#### Texto extraído ####

Por lo demás, el término transición resulta poco fiable cuando echamos mano de la historia reciente para tratar de entender qué es o cómo funciona. Ni el estatuto para regir la transición y reestablecer la constitución promulgado por la Asamblea Nacional en febrero del 2019 servía conceptualmente para tal propósito, ni su texto promovido como una legislación especial de carácter necesario cumplió con tal objeto al carecer de la practicidad y funcionalidad que toda ley requiere para su aplicabilidad y eficacia. Además, la finalidad inicial del interinato del diputado Guaidó como titular del poder legislativo, que no era otra que llamar a elecciones presidenciales, nunca se pudo concretar debido a que el plan ideado por el gobierno de Trump fracasó rotundamente, quedando para el recuerdo aquella fotografía de un treinta de abril del 2019 en la que los medios mostraban a Guaidó y a Leopoldo López, recién escapado de la cárcel, en el medio de una solitaria autopista caraqueña esperando un final que nunca llegó. Las consecuencias de ello convirtieron la famosa transición en un sinsentido político al alargarla a marchas forzadas durante cuatro años, en los que se mire como se mire se ayudó a fortalecer al sistema político que se pretendía combatir. Tampoco la propuesta en el año 2020 de los Estados Unidos corrió con mejor suerte, al no contar con la aceptación del gobierno de Maduro.

#### Conjunto de registros ####

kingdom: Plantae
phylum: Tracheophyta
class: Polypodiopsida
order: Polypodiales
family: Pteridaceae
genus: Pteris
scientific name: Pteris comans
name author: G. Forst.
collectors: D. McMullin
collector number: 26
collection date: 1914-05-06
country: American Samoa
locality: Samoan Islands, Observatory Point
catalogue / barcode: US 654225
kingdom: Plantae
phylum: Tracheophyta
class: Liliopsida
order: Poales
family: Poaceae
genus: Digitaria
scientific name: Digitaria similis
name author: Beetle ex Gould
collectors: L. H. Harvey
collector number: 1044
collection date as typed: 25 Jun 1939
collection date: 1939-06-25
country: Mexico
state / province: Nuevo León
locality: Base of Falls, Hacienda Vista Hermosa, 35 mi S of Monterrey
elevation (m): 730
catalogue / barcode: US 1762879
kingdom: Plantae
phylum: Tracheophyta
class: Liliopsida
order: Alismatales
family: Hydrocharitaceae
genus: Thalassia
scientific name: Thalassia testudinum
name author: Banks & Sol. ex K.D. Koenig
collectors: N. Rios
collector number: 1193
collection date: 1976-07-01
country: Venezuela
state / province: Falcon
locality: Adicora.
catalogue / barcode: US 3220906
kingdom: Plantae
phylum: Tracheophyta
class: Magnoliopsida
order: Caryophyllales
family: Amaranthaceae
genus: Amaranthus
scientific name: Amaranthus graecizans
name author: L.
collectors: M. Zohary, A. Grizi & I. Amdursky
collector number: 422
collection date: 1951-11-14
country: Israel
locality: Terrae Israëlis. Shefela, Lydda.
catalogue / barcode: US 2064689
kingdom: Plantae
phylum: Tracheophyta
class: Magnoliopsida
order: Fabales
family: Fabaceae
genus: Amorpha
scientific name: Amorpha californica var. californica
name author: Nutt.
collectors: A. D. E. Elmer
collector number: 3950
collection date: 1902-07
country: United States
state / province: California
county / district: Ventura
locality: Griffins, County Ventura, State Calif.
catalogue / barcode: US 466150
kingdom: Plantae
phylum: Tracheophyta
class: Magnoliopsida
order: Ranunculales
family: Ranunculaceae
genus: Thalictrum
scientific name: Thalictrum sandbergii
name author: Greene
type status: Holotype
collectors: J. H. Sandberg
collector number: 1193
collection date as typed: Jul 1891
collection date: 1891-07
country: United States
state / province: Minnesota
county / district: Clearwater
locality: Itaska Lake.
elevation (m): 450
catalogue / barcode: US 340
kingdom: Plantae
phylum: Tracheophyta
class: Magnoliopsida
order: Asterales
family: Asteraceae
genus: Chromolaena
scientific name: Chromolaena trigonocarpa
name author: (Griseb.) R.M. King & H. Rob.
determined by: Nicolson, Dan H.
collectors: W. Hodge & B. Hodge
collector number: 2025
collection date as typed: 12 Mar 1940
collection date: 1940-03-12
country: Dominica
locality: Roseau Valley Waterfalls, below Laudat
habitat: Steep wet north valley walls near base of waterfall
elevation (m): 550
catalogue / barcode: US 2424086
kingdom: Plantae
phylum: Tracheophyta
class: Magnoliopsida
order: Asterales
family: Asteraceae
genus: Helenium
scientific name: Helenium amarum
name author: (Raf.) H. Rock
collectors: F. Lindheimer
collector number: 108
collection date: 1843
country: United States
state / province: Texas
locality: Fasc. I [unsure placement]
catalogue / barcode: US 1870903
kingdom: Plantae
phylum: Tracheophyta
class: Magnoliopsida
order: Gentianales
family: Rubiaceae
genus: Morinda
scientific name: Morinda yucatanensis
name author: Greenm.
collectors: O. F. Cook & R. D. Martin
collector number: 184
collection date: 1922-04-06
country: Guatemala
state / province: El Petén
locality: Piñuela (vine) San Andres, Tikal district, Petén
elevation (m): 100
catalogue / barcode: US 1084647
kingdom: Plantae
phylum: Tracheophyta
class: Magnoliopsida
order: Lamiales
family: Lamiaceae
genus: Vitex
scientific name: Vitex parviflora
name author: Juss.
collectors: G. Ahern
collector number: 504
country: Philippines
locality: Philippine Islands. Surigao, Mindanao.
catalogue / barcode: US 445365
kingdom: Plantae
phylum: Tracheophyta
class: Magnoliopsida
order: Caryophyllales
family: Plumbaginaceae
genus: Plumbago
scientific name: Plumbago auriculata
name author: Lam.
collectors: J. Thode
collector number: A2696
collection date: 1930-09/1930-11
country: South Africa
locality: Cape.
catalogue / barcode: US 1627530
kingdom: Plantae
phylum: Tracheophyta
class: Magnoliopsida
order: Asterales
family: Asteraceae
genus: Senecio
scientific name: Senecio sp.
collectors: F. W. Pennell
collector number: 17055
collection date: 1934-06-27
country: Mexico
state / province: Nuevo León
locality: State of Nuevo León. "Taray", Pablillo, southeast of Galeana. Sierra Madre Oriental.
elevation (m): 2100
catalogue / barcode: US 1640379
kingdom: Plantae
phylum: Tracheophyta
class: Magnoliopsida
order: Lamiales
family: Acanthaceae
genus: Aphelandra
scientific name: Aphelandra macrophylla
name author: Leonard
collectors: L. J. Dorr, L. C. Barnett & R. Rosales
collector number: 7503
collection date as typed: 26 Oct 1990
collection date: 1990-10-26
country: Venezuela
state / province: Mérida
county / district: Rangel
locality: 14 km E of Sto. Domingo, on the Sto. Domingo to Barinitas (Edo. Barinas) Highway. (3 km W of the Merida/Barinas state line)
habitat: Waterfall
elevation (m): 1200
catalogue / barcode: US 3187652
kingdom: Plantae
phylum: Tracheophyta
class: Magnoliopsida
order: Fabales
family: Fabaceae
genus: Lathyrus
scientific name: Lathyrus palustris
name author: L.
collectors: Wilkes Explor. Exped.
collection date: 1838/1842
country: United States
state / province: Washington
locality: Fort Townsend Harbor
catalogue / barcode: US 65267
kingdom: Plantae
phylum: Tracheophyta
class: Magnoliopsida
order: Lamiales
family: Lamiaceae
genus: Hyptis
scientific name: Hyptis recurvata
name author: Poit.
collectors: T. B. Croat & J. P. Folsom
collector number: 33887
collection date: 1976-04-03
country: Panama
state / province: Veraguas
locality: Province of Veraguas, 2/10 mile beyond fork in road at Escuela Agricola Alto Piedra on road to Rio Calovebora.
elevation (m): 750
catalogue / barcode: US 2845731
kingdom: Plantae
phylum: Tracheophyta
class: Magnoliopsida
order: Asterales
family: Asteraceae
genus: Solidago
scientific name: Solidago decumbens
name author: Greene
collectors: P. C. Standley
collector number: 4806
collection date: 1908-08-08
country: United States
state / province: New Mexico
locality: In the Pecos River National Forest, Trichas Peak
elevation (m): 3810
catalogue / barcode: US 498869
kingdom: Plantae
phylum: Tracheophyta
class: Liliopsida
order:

####

**Lista de actividades:**
#1 Según el texto sobre el término transición, ¿en qué mes y año promulgó la Asamblea Nacional el estatuto para regir la transición y reestablecer la constitución?
#2 Retome el texto sobre el término transición después de su última oración y continúelo con un párrafo más.

**Respuestas por tarea:**
#1 En febrero del 2019.

#2
Un poco más lejos, por allá por la década de los cuarenta del siglo pasado, tenemos que las presidencias de los generales López Contreras y Medina Angarita bajo la constitución de 1936 son considerados periodos de transición hacia la democracia plena por la mayoría de los historiadores, luego de la muerte del caudillo Juan Vicente Gómez que gobernó con mano de hierro a Venezuela durante veintisiete años. Una transición, en todo caso, que duró ocho años nada más debido al golpe de Estado del 18 de octubre de 1945 ejecutado por la oposición civil y militar liderada por Rómulo Betancourt, y un poco antes del cual, en agosto de ese mismo año, se produjo un hecho de singular naturaleza que de algún modo influyó en los acontecimientos de octubre bautizados por sus protagonistas y buena parte de la crítica posterior con el nombre de la Revolución de Octubre. Nos referimos, por supuesto, al súbito ataque de demencia sufrido por el embajador en Washington, Diógenes Escalante, el candidato del gobierno, escogido por el propio Medina, para las elecciones próximas, que vio así frustrada su candidatura cuando contaba, incluso, con el visto bueno de Betancourt, a quien le había garantizado que durante su presidencia se establecería el sufragio universal, directo y secreto que pondría a Venezuela en la lista de los países más democráticos del mundo.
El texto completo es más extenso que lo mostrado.